== Source data ==
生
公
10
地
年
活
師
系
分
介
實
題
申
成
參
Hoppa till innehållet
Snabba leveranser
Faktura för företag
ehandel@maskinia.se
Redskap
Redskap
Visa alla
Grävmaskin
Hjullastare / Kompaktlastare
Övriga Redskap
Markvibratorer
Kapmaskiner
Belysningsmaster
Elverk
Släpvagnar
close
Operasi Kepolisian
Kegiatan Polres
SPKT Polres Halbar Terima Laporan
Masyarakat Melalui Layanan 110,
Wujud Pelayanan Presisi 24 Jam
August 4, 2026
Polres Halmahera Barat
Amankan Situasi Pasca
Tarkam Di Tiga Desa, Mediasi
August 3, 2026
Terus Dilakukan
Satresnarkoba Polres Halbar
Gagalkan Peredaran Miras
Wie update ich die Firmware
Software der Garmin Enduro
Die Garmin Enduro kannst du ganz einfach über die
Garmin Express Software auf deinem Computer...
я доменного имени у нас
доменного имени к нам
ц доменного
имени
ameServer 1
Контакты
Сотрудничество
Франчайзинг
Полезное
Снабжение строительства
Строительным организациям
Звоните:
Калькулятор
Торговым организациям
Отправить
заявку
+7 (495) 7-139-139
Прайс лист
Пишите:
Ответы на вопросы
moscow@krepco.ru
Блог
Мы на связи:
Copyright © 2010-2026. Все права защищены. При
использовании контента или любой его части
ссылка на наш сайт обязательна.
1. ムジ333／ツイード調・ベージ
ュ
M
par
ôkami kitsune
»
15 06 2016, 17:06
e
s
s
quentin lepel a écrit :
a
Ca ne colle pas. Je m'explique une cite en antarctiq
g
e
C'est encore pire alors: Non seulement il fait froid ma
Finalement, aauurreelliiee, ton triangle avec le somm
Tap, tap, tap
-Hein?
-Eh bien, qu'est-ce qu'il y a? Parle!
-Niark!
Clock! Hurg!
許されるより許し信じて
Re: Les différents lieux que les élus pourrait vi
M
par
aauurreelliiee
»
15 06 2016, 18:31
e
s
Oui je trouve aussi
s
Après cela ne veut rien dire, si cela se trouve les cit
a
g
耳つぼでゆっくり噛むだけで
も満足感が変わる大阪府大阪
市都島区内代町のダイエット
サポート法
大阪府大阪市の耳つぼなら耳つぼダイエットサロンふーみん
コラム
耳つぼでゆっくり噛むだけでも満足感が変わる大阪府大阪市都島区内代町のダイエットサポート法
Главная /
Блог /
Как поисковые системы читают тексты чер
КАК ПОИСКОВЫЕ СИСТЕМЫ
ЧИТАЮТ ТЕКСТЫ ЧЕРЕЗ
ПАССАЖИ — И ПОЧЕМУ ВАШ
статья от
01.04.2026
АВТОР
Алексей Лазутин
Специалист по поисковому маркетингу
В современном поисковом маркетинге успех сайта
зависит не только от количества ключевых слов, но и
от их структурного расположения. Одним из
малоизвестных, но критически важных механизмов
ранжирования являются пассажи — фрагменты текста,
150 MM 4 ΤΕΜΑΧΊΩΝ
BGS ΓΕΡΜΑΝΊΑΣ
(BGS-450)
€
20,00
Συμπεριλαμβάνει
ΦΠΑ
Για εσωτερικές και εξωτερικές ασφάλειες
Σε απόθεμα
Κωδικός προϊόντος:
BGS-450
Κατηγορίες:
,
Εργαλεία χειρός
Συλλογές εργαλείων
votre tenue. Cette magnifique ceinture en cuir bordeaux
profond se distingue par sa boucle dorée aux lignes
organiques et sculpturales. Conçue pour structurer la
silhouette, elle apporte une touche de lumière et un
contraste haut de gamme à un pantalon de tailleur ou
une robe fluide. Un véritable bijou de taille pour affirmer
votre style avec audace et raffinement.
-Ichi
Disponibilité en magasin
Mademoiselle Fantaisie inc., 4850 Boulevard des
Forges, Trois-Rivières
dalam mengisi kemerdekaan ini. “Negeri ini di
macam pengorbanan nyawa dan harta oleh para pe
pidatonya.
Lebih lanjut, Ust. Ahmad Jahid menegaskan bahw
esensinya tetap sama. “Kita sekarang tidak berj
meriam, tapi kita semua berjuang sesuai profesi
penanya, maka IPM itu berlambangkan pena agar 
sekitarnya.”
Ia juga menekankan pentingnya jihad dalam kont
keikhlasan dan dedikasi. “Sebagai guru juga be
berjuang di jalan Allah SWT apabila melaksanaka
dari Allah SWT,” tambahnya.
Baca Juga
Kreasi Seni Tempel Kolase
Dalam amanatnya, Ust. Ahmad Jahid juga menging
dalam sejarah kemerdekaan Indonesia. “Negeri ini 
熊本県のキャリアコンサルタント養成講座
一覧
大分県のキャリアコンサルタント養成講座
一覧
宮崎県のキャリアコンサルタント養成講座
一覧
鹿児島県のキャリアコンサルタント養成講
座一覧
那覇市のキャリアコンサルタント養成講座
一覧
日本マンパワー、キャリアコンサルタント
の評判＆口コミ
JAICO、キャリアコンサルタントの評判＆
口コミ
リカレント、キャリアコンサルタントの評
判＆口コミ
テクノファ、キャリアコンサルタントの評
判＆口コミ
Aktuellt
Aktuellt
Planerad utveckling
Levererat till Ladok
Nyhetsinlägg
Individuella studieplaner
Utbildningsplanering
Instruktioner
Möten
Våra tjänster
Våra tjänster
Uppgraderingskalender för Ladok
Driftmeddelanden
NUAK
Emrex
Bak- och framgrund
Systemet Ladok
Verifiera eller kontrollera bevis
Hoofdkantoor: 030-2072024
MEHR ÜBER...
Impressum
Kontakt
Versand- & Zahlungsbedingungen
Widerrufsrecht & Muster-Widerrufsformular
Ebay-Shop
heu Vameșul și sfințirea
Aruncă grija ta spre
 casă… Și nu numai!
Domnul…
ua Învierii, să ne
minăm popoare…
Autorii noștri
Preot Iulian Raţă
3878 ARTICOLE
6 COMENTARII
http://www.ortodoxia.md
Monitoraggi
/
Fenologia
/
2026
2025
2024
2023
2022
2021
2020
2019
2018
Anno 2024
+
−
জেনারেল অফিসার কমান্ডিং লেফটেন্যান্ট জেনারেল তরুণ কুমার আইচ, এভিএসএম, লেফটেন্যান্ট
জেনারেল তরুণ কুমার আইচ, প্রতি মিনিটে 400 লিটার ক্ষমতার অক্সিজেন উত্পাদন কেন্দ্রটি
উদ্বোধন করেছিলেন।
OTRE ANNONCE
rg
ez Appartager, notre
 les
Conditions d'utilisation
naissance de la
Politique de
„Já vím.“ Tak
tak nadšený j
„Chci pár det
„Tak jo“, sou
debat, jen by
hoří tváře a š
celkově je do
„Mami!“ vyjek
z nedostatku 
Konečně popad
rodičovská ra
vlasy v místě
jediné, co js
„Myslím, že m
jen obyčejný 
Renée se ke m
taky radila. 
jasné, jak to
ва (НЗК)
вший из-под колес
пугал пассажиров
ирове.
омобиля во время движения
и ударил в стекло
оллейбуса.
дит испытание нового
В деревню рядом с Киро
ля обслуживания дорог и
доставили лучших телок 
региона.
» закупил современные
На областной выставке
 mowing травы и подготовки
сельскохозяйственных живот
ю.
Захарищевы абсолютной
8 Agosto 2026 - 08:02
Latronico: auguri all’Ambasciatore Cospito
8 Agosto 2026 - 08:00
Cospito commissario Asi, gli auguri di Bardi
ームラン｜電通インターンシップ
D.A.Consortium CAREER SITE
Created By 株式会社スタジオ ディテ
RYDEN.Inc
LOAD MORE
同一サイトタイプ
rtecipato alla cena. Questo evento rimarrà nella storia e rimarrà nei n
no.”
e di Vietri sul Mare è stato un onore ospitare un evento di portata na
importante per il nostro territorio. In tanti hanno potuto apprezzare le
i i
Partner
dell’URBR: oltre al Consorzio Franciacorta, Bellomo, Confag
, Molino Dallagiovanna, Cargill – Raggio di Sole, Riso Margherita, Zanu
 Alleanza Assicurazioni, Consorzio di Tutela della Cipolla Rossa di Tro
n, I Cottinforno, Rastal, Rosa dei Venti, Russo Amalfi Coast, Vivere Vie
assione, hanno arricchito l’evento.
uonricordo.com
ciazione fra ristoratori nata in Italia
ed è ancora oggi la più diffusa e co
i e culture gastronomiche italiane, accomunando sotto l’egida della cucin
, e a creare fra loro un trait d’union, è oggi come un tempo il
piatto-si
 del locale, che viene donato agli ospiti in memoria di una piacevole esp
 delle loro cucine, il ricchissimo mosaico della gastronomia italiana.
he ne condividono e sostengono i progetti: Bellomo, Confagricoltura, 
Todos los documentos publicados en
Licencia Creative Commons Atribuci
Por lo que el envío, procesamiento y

== About this exercise ==
Within the data, count the lines that hold the word "della". Answer with the figure and nothing more.

== Reply to the task ==
3